## About this task
Please print each entry below exactly as it stands, but without any pictures.

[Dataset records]
^^^^^^^^^^^^^^^^
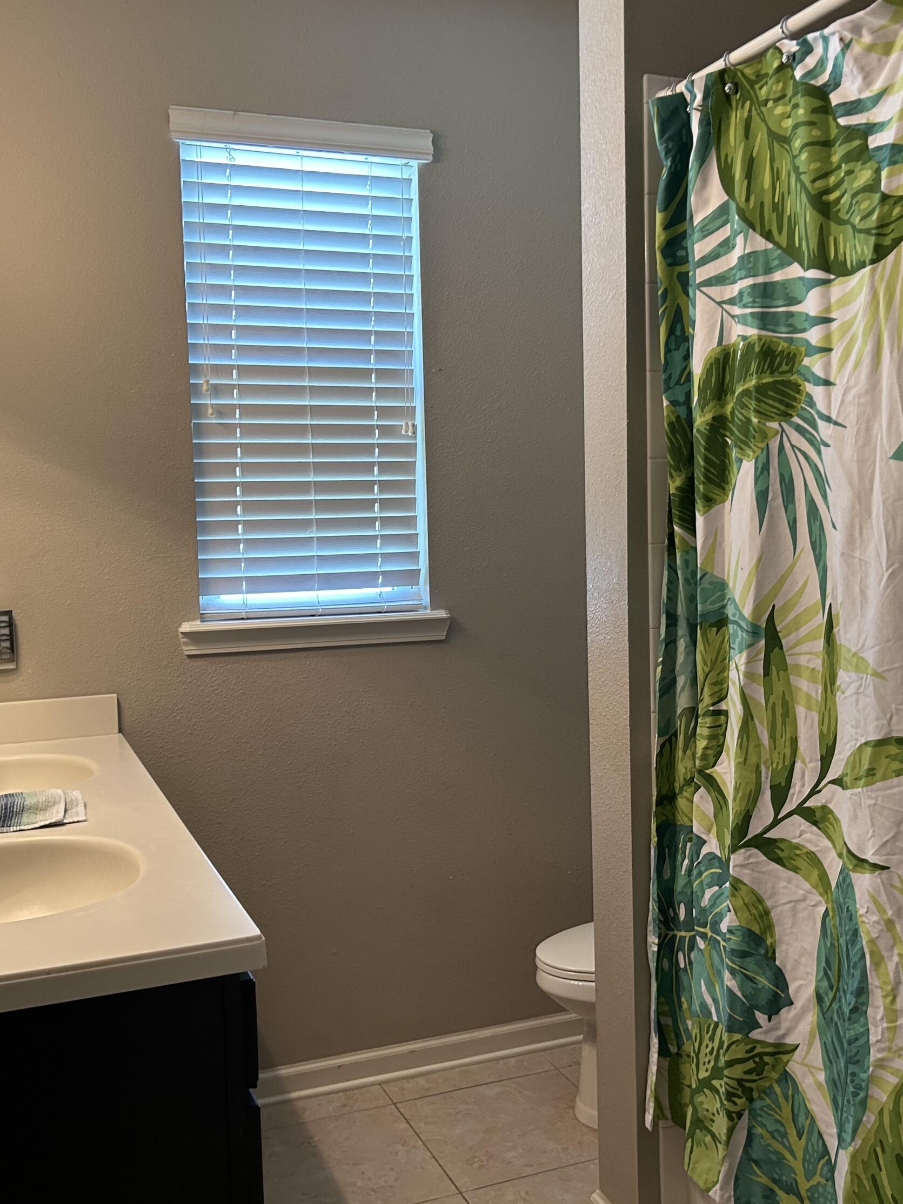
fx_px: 1218
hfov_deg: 40.7
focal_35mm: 35
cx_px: 481
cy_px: 606
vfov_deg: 52.6
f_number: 1.5
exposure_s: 1/60
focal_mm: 5.7
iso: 160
^^^^^^^^^^^^^^^^
## Task answer
fx_px: 1218
hfov_deg: 40.7
focal_35mm: 35
cx_px: 481
cy_px: 606
vfov_deg: 52.6
f_number: 1.5
exposure_s: 1/60
focal_mm: 5.7
iso: 160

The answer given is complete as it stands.